The specific embodiments described above have been illustrated by way of example, and it should be understood that these embodiments may be susceptible to various modifications and alternative forms. It should be further understood that the claims are not intended to be limited to the particular forms disclosed, but rather to cover all modifications, equivalents, and alternatives falling within the spirit and scope of this disclosure.
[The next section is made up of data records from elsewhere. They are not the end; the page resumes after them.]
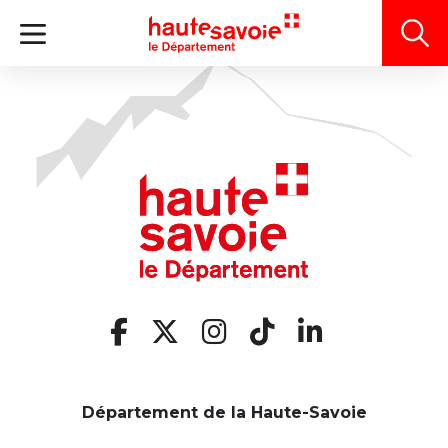
Panneau de gestion des cookies
Département de la Haute-Savoie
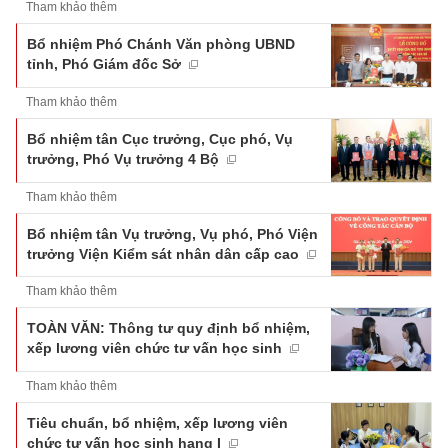
Tham khảo thêm
Bổ nhiệm Phó Chánh Văn phòng UBND
tỉnh, Phó Giám đốc Sở
Tham khảo thêm
Bổ nhiệm tân Cục trưởng, Cục phó, Vụ
trưởng, Phó Vụ trưởng 4 Bộ
Tham khảo thêm
Bổ nhiệm tân Vụ trưởng, Vụ phó, Phó Viện
trưởng Viện Kiểm sát nhân dân cấp cao
Tham khảo thêm
TOÀN VĂN: Thông tư quy định bổ nhiệm,
xếp lương viên chức tư vấn học sinh
Tham khảo thêm
Tiêu chuẩn, bổ nhiệm, xếp lương viên
chức tư vấn học sinh hạng I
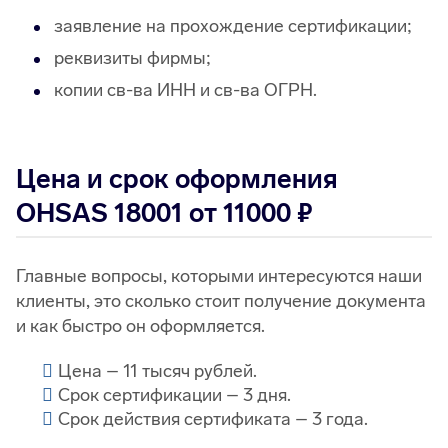
заявление на прохождение сертификации;
реквизиты фирмы;
копии св-ва ИНН и св-ва ОГРН.
Цена и срок оформления
OHSAS 18001 от 11000 ₽
Главные вопросы, которыми интересуются наши
клиенты, это сколько стоит получение документа
и как быстро он оформляется.
Цена – 11 тысяч рублей.
Срок сертификации – 3 дня.
Срок действия сертификата – 3 года.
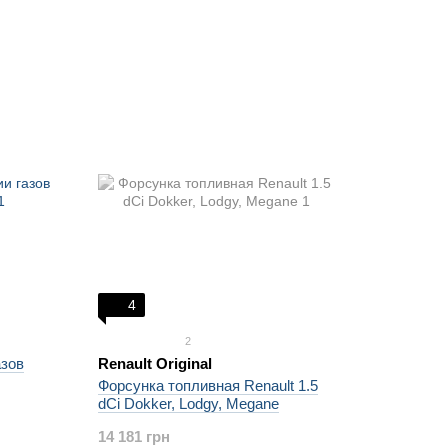
4
2
азов
Renault Original
Форсунка топливная Renault 1.5
dCi Dokker, Lodgy, Megane
14 181 грн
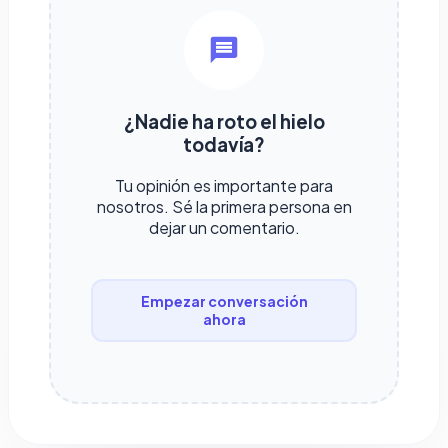
¿Nadie ha roto el hielo
todavía?
Tu opinión es importante para
nosotros. Sé la primera persona en
dejar un comentario.
Empezar conversación
ahora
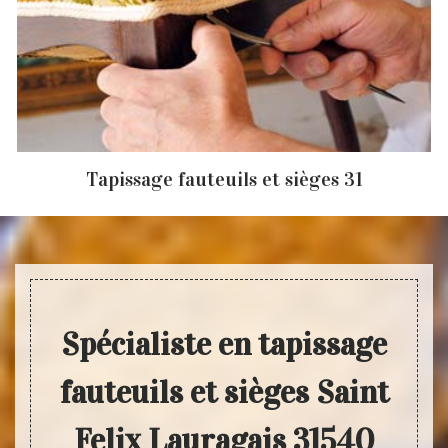
Tapissage fauteuils et sièges 31
Spécialiste en tapissage
fauteuils et sièges Saint
Felix Lauragais 31540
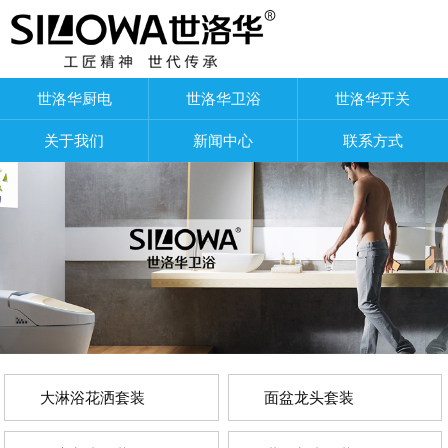
世洛华厨电
世洛华卫浴
世洛华开关
关于我们
新闻中心
联系方式
大淋浴花洒套装
面盆龙头套装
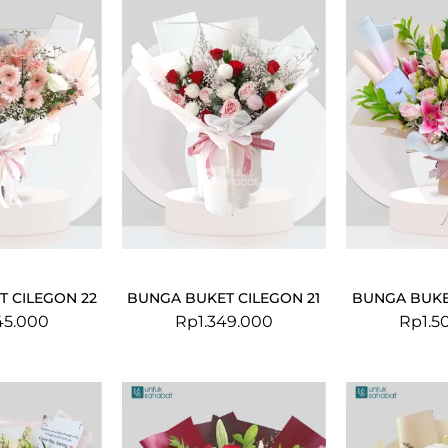
 CILEGON 22
BUNGA BUKET CILEGON 21
BUNGA BUKE
45.000
Rp
1.349.000
Rp
1.5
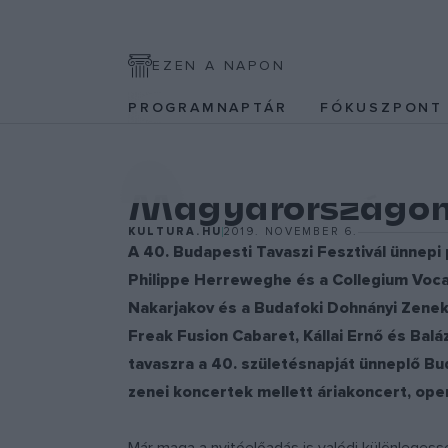
EZEN A NAPON
PROGRAMNAPTÁR
FÓKUSZPON
ZENE
Magyarországon 
KULTURA.HU
2019. NOVEMBER 6.
A 40. Budapesti Tavaszi Fesztivál ünnepi p
Philippe Herreweghe és a Collegium Vocal
Nakarjakov és a Budafoki Dohnányi Zenekar
Freak Fusion Cabaret, Kállai Ernő és Balá
tavaszra a 40. születésnapját ünneplő Bu
zenei koncertek mellett áriakoncert, opera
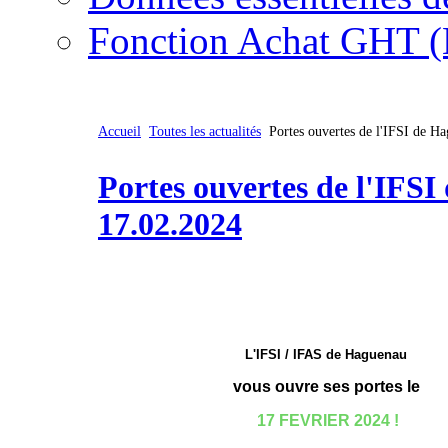
Fonction Achat GHT (
Accueil
Toutes les actualités
Portes ouvertes de l'IFSI de H
Portes ouvertes de l'IFSI
17.02.2024
L'IFSI / IFAS de Haguenau
vous ouvre ses portes le
17 FEVRIER 2024 !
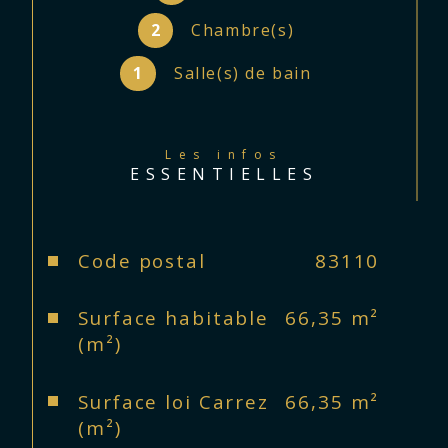
DPE : D

Les informations sur les risques 
2
Chambre(s)
auxquels ce bien est exposé sont 
disponibles sur le site du 
1
Salle(s) de bain
gouvernement: 
http://www.georisques.gouv.fr

Les infos
ESSENTIELLES
Caractéristiques
Valeurs
Code postal
83110
Surface habitable
66,35 m²
(m²)
Surface loi Carrez
66,35 m²
(m²)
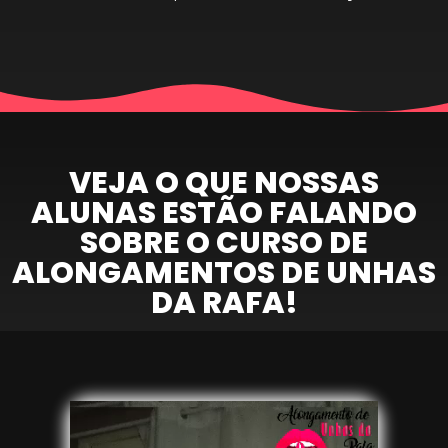
VEJA O QUE NOSSAS
ALUNAS ESTÃO FALANDO
SOBRE O CURSO DE
ALONGAMENTOS DE UNHAS
DA RAFA!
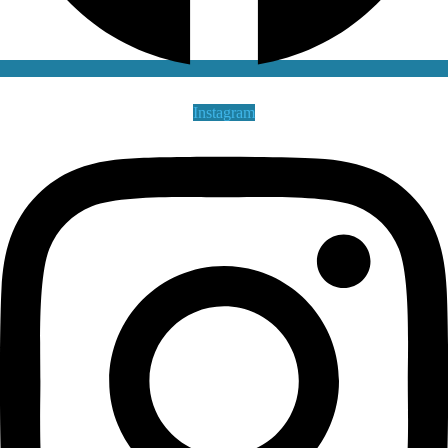
Instagram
The techniques presented and claimed herein are referenced and applied to material objects and concrete examples of a practical nature that demonstrably improve the present technical field and, as such, are not abstract, intangible or purely theoretical. Further, if any claims appended to the end of this specification contain one or more elements designated as “means for [perform] ing [a function] . . . ” or “step for [perform]ing [a function] . . . ”, it is intended that such elements are to be interpreted under 35 U.S.C. 112 (f). However, for any claims containing elements designated in any other manner, it is intended that such elements are not to be interpreted under 35 U.S.C. 112 (f).